Harper grinned and shook his head. ‘Mate, you have no idea how the world works.’

‘This is from the top, Lex. The Director General of MI5 wants her gone.’

‘Yeah, well good luck with that. And who’s going to be sticking the knife in? Who’s running you?’

‘A guy called Willoughby-Brown. MI6.’

Harper nodded. ‘He’s the prick that got you in that jam last year, right? When you got caught on the Pakistan–Afghanistan border?’

‘He wouldn’t be my first choice, but you play the hand you’re dealt.’

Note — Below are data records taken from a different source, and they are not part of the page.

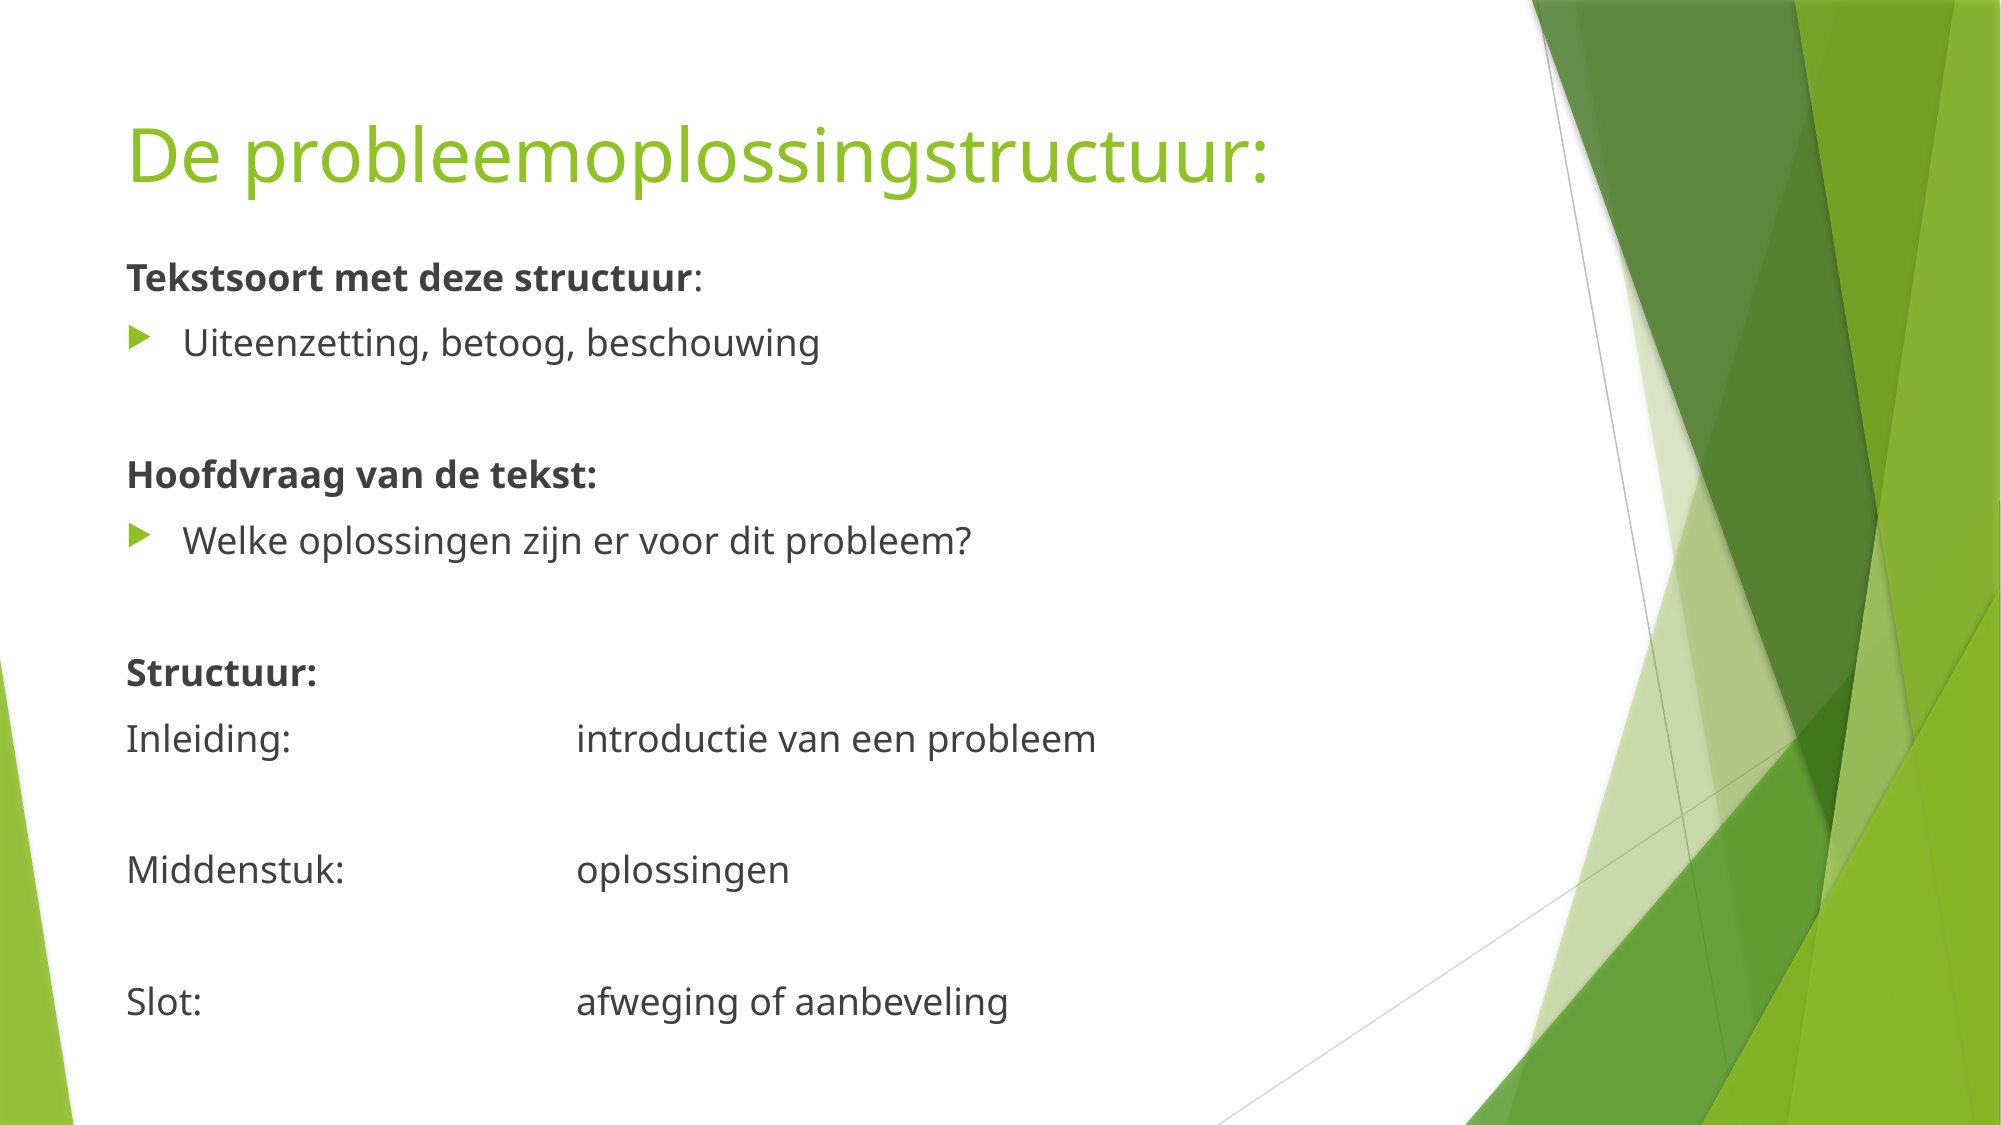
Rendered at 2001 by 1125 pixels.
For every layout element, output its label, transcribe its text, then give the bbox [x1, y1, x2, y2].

list Tekstsoort met deze structuur: Uiteenzetting, betoog, beschouwing Hoofdvraag van de tekst: Welke oplossingen zijn er voor dit probleem? Structuur: Inleiding: introductie van een probleem Middenstuk: oplossingen Slot: afweging of aanbeveling [111, 246, 1522, 1060]
title De probleemoplossingstructuur: [111, 99, 1522, 230]
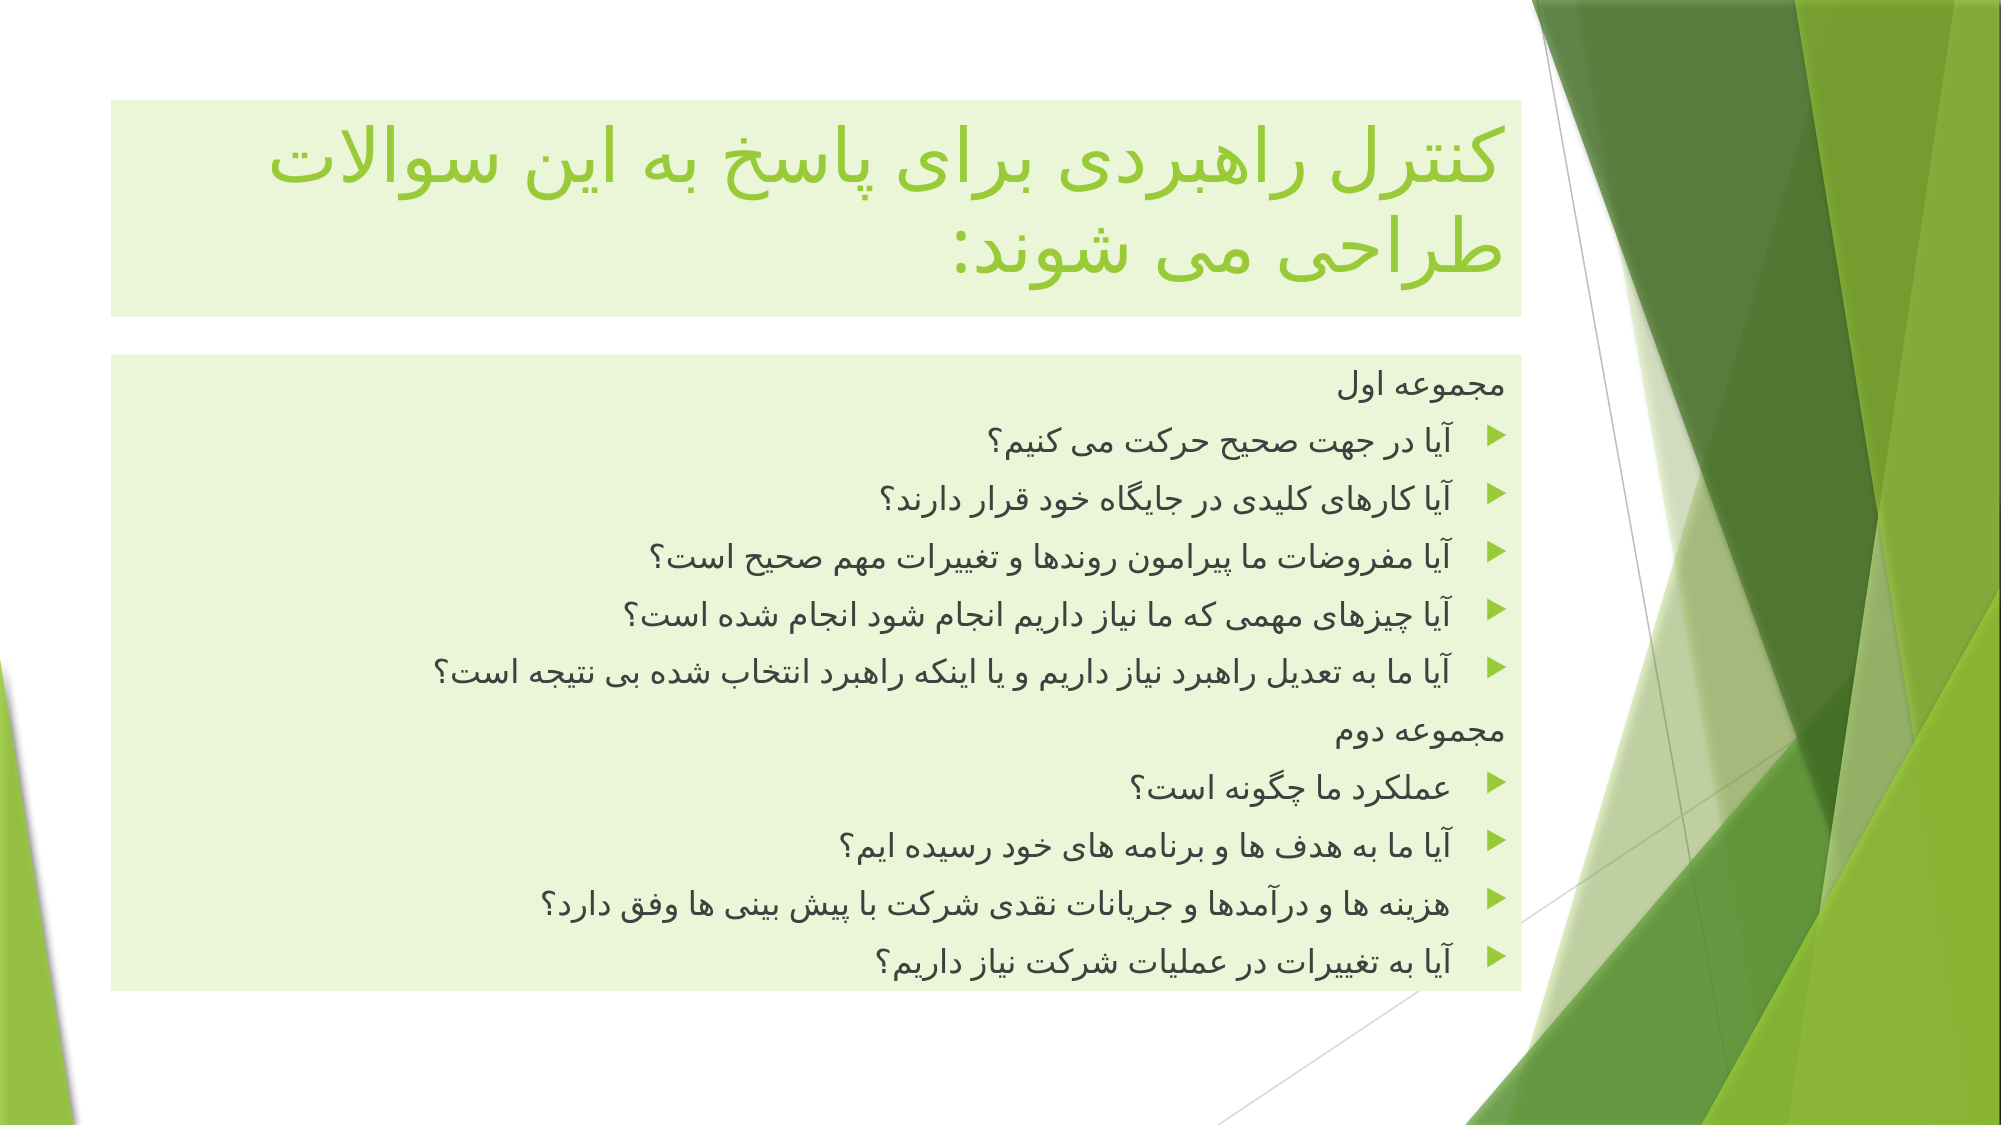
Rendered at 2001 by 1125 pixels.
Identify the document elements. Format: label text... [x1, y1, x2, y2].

title کنترل راهبردی برای پاسخ به این سوالات طراحی می شوند: [111, 99, 1522, 317]
list مجموعه اول آیا در جهت صحیح حرکت می کنیم؟ آیا کارهای کلیدی در جایگاه خود قرار دارند؟ آیا مفروضات ما پیرامون روندها و تغییرات مهم صحیح است؟ آیا چیزهای مهمی که ما نیاز داریم انجام شود انجام شده است؟ آیا ما به تعدیل راهبرد نیاز داریم و یا اینکه راهبرد انتخاب شده بی نتیجه است؟ مجموعه دوم عملکرد ما چگونه است؟ آیا ما به هدف ها و برنامه های خود رسیده ایم؟ هزینه ها و درآمدها و جریانات نقدی شرکت با پیش بینی ها وفق دارد؟ آیا به تغییرات در عملیات شرکت نیاز داریم؟ [111, 354, 1522, 992]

‘I need another drink,’ said Harper. He went to the bar and ordered another Jameson and soda and a beer. A new track started on the jukebox. Bon Jovi. ‘Living on a Prayer’.

Shepherd knew that Harper was playing for time but there was no point in rushing things. He waited until he’d set the fresh drinks on the table and sat down before leaning forward. ‘You’re going to have to give evidence against her, Lex. That’s the only way you’re going to get out of this clean.’